[Task to carry out]:
Substitute "distance" for "dist" in the lines from the line with "pose: elev=196.3 azim=6.5" to the line with "Dot at: (269, 282)", changing nothing else. Give back only those lines, without the pictures.

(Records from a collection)
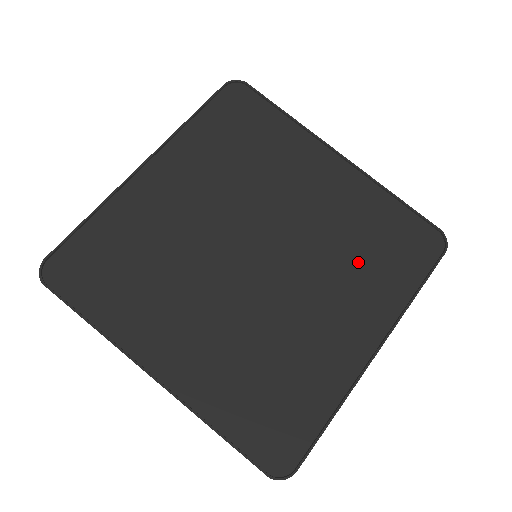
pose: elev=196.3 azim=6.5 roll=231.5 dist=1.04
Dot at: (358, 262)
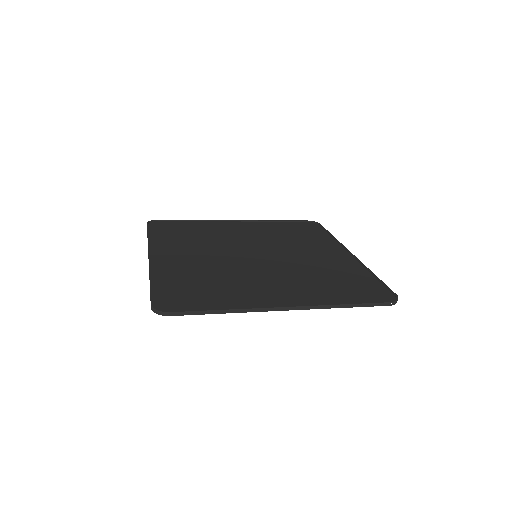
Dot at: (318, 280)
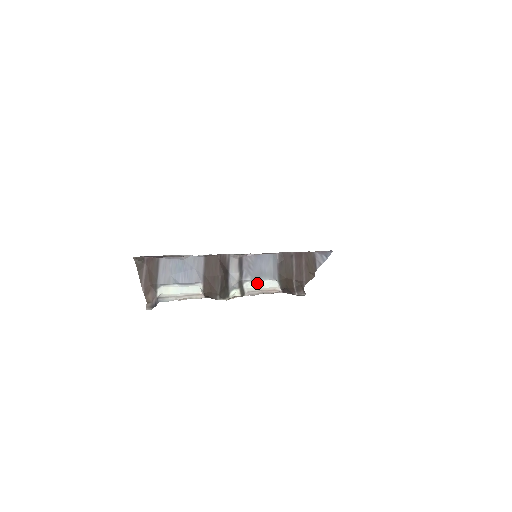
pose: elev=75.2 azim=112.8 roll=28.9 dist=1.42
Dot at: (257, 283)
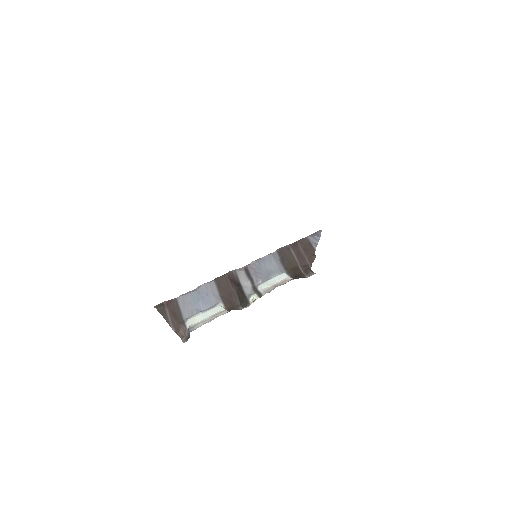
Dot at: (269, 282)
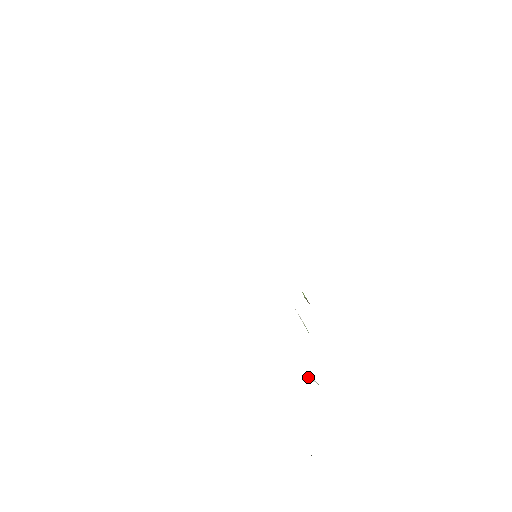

---

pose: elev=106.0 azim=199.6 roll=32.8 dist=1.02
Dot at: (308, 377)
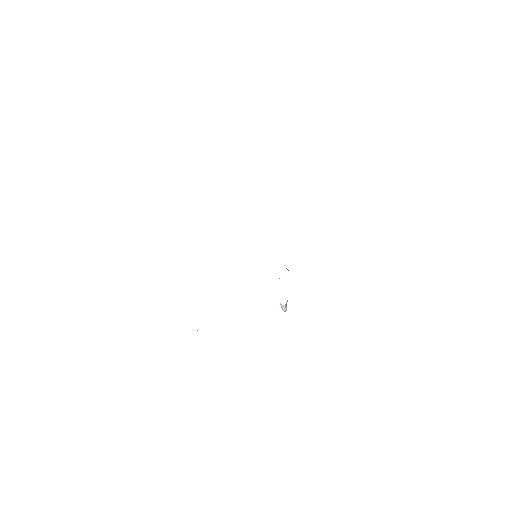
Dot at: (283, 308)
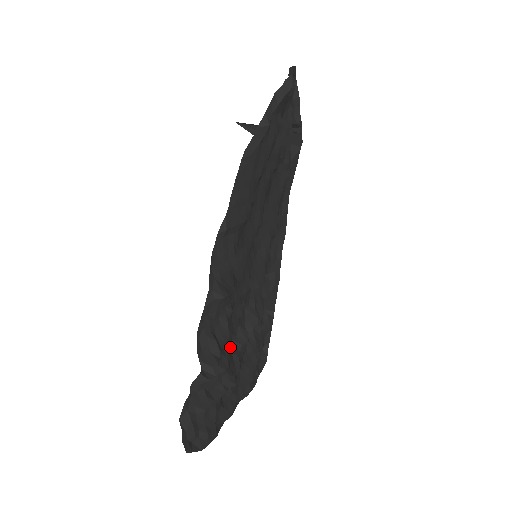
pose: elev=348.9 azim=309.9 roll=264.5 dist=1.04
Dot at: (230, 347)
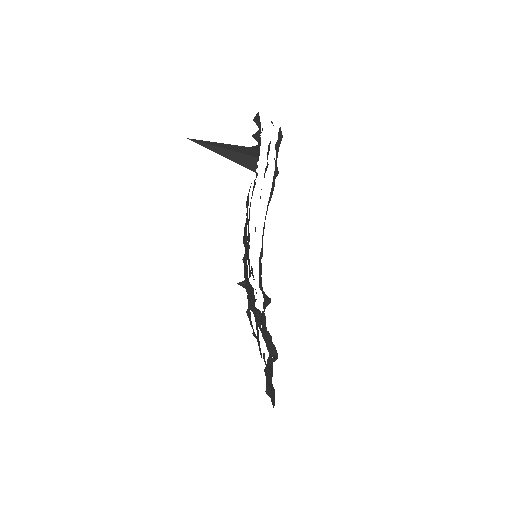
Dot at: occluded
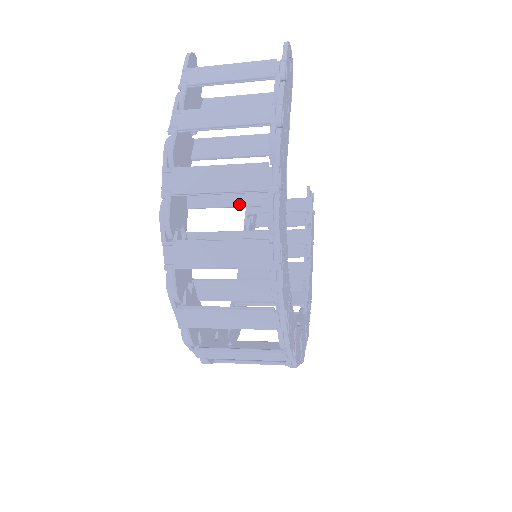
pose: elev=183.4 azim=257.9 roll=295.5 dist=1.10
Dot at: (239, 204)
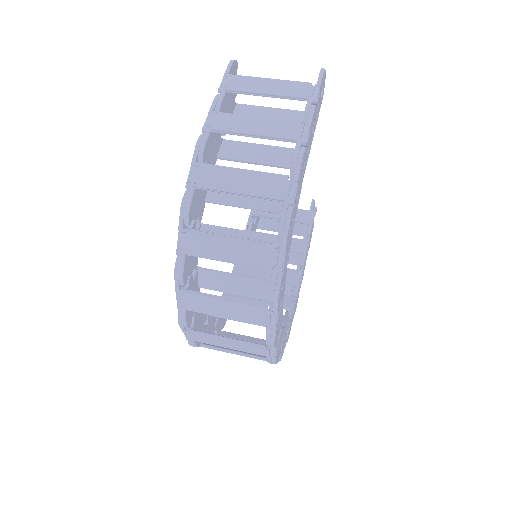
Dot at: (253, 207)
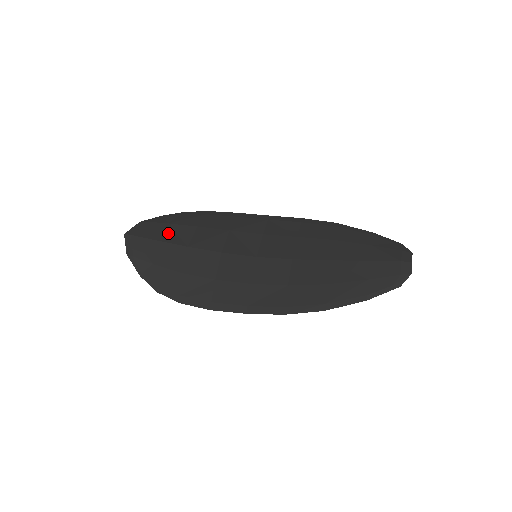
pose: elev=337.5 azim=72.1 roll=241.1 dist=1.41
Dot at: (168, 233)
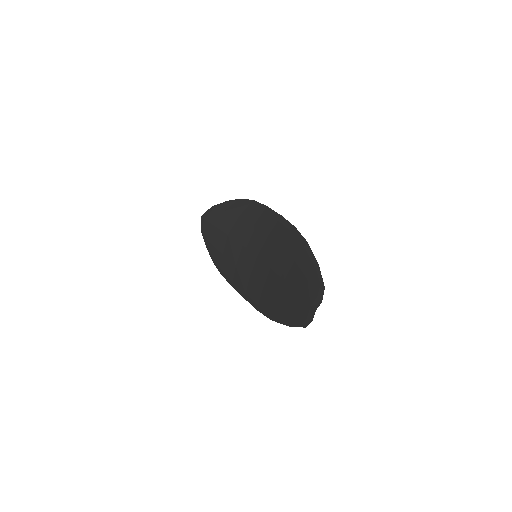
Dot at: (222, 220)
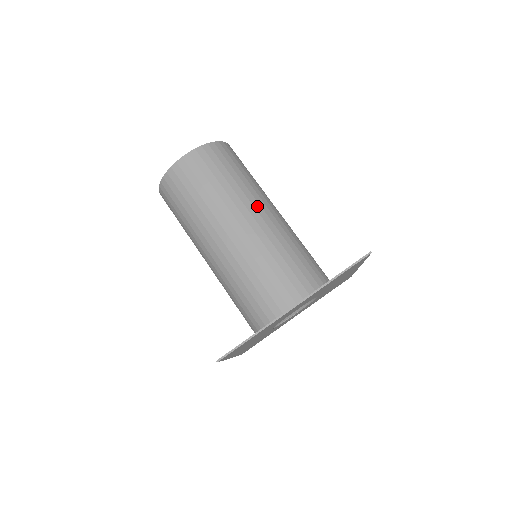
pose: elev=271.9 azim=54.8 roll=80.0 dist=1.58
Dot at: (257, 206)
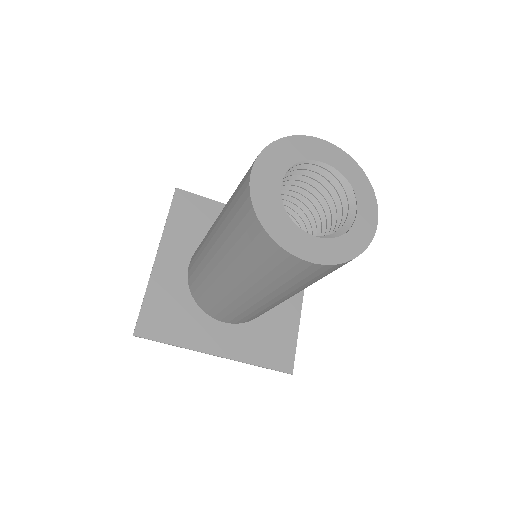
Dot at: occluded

[Finished exercise]:
pose: elev=196.3 azim=6.5 roll=231.5 distance=1.04
Dot at: (358, 262)
Dot at: (318, 280)
pose: elev=75.2 azim=112.8 roll=28.9 distance=1.42
Dot at: (257, 283)
Dot at: (269, 282)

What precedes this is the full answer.